Dataset excerpts >>
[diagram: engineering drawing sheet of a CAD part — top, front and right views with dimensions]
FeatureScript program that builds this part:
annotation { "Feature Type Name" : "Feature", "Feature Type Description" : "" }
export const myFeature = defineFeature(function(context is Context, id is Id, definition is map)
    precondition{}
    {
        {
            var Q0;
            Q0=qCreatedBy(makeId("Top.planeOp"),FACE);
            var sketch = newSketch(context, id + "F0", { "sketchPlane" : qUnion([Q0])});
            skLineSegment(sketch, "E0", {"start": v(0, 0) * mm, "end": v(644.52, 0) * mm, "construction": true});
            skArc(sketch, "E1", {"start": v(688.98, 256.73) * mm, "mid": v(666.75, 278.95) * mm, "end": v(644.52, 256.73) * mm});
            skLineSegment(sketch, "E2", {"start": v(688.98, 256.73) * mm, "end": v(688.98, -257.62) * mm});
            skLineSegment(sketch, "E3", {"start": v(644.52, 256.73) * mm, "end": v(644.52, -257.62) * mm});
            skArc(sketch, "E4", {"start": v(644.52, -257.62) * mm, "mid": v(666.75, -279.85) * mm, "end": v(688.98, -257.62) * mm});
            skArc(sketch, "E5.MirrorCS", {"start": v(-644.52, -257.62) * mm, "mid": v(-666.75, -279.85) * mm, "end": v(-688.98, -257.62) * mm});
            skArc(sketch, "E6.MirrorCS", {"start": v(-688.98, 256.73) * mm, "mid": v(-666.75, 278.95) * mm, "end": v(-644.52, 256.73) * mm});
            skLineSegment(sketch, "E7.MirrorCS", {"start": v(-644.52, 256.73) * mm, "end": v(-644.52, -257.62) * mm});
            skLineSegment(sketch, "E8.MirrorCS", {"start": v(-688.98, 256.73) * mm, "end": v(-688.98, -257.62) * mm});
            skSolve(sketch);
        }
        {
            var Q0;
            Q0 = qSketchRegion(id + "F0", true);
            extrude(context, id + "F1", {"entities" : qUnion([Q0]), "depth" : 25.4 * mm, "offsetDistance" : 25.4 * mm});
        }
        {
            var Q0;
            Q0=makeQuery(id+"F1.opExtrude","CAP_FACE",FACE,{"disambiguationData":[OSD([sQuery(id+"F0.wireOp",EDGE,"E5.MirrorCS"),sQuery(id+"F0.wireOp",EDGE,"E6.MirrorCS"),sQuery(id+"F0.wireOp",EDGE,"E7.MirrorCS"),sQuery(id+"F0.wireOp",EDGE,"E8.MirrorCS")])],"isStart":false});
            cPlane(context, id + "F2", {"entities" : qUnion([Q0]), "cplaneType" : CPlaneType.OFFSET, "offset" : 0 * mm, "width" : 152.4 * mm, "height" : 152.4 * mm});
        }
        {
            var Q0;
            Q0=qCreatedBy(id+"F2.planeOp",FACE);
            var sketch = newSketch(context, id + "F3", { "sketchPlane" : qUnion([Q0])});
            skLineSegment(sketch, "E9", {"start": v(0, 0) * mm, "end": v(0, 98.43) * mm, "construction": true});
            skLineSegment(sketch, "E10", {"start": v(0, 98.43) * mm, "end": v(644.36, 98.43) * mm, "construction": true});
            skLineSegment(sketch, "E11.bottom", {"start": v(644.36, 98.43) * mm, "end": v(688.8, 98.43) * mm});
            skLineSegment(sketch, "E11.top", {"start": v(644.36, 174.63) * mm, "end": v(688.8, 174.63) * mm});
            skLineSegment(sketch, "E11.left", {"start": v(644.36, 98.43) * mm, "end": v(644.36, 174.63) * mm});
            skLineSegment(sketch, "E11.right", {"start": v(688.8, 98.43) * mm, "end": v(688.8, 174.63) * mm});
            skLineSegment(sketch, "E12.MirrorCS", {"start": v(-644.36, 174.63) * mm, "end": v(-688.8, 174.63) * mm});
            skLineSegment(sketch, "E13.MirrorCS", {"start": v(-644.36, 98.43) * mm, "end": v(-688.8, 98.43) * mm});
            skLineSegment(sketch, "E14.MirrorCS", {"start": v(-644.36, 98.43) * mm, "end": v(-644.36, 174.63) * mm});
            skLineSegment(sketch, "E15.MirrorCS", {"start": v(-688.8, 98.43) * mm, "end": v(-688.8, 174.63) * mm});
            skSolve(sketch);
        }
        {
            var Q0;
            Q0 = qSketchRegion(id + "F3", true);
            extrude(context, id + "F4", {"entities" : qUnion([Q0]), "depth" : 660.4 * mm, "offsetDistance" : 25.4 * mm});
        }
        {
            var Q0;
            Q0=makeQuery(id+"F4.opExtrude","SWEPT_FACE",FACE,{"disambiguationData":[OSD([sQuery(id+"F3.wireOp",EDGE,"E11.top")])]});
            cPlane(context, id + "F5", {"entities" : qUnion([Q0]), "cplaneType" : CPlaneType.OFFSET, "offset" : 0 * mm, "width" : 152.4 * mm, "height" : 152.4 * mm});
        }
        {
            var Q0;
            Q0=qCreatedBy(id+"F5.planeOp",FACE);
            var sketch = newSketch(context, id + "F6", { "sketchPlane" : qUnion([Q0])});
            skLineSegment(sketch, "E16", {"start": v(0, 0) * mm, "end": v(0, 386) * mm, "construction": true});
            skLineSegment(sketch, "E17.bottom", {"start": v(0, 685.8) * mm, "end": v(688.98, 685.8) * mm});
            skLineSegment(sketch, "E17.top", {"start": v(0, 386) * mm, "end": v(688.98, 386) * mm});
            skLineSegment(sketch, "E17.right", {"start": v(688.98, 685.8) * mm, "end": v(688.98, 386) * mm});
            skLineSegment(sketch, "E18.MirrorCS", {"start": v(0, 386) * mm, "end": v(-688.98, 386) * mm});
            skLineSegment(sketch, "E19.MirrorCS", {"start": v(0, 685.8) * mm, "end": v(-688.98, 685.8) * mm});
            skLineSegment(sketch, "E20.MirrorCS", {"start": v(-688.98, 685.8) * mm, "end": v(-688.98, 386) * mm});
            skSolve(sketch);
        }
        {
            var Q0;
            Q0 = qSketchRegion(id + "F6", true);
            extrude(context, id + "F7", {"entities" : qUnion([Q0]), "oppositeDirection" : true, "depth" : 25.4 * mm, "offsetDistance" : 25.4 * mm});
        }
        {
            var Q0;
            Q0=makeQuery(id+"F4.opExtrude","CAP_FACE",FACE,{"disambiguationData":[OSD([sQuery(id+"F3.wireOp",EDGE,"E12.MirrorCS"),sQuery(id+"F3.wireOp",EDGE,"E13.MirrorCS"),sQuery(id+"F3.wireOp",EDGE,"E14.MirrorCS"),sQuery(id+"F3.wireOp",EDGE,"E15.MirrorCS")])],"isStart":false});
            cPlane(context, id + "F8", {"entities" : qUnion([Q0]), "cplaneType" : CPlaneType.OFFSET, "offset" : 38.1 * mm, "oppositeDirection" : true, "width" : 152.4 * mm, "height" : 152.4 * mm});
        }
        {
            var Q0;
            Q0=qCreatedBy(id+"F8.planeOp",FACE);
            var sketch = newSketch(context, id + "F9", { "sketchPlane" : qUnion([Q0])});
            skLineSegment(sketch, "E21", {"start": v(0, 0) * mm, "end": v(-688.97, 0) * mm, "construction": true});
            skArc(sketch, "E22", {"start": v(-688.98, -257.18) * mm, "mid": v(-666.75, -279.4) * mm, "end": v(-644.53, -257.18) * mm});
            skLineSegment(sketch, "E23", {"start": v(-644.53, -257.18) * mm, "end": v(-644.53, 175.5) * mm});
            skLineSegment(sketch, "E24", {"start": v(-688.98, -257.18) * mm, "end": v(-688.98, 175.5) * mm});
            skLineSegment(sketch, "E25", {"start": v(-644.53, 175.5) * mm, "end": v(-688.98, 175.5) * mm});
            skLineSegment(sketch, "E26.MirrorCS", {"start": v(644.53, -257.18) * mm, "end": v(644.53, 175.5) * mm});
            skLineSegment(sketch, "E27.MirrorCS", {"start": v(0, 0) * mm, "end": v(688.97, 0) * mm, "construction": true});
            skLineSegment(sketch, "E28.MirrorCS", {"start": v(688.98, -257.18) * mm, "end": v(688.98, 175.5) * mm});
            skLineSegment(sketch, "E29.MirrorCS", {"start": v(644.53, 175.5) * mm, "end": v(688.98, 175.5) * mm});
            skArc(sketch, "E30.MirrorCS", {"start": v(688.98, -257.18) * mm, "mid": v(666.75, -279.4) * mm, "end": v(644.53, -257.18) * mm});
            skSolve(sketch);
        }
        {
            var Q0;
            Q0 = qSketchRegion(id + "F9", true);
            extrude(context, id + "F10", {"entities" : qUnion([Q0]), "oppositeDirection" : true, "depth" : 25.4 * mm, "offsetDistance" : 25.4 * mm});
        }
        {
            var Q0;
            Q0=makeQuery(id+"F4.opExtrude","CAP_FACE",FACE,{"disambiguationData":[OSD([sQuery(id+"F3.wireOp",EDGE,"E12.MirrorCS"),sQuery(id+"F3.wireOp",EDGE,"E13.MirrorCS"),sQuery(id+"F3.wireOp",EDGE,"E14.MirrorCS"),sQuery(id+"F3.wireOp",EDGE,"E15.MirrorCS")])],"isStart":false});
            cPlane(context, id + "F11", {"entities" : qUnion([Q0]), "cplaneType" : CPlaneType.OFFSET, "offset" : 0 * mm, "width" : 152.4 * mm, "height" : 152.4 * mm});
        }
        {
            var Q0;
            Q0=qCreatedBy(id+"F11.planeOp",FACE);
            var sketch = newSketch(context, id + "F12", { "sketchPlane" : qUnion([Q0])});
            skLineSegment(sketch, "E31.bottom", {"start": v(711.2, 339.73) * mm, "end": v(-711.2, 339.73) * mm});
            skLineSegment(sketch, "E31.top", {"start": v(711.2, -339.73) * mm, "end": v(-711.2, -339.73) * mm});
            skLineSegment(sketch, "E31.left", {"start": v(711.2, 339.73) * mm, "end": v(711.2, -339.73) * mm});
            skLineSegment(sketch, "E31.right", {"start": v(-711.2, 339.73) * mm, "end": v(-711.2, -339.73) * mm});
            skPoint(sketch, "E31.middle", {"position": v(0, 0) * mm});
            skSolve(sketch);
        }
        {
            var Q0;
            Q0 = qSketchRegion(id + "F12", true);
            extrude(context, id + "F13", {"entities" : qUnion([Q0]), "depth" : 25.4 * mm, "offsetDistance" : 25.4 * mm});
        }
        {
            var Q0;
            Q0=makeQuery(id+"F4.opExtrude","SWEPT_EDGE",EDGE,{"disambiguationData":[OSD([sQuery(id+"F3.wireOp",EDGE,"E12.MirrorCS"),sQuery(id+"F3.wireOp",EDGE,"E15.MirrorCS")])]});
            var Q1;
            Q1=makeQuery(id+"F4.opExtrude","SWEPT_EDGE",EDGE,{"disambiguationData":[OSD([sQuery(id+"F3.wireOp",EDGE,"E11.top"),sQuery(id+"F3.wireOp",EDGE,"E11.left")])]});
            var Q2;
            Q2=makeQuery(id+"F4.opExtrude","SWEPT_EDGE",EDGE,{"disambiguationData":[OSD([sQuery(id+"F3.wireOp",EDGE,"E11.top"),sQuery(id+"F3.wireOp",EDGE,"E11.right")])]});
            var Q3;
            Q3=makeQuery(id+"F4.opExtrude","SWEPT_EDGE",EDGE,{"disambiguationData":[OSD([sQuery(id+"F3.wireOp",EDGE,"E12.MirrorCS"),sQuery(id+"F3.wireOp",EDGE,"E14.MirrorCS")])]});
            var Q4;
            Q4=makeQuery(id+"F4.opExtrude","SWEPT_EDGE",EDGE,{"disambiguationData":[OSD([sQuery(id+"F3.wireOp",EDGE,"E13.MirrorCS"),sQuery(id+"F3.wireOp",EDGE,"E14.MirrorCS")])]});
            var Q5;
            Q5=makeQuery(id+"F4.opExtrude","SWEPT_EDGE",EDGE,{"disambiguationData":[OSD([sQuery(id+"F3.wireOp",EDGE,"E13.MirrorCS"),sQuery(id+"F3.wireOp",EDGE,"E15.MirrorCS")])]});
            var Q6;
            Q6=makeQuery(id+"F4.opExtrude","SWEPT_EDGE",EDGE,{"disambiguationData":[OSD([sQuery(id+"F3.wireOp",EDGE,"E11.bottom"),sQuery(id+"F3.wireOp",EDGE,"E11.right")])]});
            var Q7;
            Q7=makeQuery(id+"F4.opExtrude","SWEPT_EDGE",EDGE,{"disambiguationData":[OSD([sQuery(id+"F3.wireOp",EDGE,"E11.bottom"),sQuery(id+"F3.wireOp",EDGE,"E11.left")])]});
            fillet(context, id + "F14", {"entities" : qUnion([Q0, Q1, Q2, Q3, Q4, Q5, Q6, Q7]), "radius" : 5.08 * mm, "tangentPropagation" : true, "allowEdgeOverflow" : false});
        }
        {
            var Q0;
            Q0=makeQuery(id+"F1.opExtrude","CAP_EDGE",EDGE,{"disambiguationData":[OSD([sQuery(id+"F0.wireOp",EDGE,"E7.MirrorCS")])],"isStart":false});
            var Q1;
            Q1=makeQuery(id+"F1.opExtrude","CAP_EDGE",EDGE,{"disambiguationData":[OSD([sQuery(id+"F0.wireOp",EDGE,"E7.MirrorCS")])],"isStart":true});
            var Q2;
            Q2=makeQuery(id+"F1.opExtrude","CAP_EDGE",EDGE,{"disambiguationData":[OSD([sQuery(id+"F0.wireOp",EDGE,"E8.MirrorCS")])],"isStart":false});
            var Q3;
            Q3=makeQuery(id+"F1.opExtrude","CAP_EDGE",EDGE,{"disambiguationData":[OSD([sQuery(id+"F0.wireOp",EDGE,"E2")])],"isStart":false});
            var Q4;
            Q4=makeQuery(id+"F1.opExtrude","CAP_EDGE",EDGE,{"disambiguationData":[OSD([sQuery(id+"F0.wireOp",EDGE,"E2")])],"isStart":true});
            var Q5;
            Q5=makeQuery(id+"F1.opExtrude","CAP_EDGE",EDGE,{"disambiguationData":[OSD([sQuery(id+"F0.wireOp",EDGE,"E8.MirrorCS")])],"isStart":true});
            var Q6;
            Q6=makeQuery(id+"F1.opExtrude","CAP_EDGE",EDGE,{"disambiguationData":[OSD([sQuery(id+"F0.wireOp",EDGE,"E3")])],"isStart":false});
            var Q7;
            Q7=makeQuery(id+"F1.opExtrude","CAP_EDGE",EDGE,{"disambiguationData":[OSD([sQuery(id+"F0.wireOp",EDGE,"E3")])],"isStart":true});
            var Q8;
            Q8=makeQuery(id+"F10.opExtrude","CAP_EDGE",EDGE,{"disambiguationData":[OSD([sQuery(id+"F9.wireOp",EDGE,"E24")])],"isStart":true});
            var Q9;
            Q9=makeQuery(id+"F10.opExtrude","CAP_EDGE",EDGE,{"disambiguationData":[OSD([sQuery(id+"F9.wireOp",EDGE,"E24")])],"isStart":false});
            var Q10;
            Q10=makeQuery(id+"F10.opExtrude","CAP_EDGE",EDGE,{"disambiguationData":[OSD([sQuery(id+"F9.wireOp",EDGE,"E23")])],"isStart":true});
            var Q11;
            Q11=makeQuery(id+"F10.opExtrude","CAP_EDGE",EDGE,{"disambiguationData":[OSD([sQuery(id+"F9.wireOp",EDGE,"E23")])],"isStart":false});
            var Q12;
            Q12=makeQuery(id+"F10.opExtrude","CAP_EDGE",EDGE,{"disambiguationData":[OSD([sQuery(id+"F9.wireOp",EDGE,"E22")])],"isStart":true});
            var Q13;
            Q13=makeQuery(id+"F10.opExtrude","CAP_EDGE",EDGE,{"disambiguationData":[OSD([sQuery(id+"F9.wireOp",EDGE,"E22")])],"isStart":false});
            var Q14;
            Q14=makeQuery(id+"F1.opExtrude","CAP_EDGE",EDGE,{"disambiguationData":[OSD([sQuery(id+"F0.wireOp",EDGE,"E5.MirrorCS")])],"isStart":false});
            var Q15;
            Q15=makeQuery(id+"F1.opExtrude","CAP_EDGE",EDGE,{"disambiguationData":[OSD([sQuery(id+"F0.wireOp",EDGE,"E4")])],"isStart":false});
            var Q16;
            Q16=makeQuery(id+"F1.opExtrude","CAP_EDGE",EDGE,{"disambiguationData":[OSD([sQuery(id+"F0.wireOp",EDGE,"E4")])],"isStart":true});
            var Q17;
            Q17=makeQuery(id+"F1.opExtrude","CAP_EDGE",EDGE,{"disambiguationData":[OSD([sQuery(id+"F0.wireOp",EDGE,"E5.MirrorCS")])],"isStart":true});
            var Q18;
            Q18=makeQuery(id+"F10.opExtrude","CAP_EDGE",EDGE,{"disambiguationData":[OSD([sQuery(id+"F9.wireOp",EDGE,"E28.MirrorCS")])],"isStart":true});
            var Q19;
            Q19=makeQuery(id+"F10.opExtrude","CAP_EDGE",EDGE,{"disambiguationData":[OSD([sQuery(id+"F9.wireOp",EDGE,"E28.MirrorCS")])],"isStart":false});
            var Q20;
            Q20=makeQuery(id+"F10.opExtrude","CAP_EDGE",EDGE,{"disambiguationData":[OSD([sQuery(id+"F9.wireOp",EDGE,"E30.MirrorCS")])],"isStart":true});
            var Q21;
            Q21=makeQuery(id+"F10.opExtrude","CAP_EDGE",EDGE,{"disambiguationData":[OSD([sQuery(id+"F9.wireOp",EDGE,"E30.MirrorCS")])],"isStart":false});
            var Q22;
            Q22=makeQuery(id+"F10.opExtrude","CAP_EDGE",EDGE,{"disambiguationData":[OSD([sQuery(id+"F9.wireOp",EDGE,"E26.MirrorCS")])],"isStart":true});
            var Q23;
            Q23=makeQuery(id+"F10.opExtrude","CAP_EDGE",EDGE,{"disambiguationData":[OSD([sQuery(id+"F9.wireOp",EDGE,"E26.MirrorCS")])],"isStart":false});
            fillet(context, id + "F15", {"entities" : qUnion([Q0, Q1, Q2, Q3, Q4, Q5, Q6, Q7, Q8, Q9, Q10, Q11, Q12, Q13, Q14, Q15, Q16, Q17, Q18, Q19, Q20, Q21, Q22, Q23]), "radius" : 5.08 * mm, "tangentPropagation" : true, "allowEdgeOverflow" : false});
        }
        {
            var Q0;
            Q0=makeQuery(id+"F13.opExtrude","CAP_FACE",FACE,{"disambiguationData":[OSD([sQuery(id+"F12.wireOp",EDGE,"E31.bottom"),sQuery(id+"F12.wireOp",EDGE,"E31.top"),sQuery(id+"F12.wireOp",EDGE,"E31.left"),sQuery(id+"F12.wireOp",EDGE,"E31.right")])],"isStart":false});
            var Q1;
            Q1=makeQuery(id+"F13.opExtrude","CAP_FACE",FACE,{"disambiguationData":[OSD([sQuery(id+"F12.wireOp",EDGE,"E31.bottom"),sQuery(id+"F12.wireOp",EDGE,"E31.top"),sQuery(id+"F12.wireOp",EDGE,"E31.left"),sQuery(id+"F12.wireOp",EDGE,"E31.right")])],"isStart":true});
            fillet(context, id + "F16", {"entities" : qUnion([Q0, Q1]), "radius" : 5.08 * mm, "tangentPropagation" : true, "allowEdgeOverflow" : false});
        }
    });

GOAL >> Lay out as a numbered list the lines starting at the first line and ending at the line that contains "v(-666.75, -279.85) *", with both of those lines included and any blank lines left out.

ANSWER >>
1. [diagram: engineering drawing sheet of a CAD part — top, front and right views with dimensions]
2. FeatureScript program that builds this part:
3. annotation { "Feature Type Name" : "Feature", "Feature Type Description" : "" }
4. export const myFeature = defineFeature(function(context is Context, id is Id, definition is map)
5.     precondition{}
6.     {
7.         {
8.             var Q0;
9.             Q0=qCreatedBy(makeId("Top.planeOp"),FACE);
10.             var sketch = newSketch(context, id + "F0", { "sketchPlane" : qUnion([Q0])});
11.             skLineSegment(sketch, "E0", {"start": v(0, 0) * mm, "end": v(644.52, 0) * mm, "construction": true});
12.             skArc(sketch, "E1", {"start": v(688.98, 256.73) * mm, "mid": v(666.75, 278.95) * mm, "end": v(644.52, 256.73) * mm});
13.             skLineSegment(sketch, "E2", {"start": v(688.98, 256.73) * mm, "end": v(688.98, -257.62) * mm});
14.             skLineSegment(sketch, "E3", {"start": v(644.52, 256.73) * mm, "end": v(644.52, -257.62) * mm});
15.             skArc(sketch, "E4", {"start": v(644.52, -257.62) * mm, "mid": v(666.75, -279.85) * mm, "end": v(688.98, -257.62) * mm});
16.             skArc(sketch, "E5.MirrorCS", {"start": v(-644.52, -257.62) * mm, "mid": v(-666.75, -279.85) * mm, "end": v(-688.98, -257.62) * mm});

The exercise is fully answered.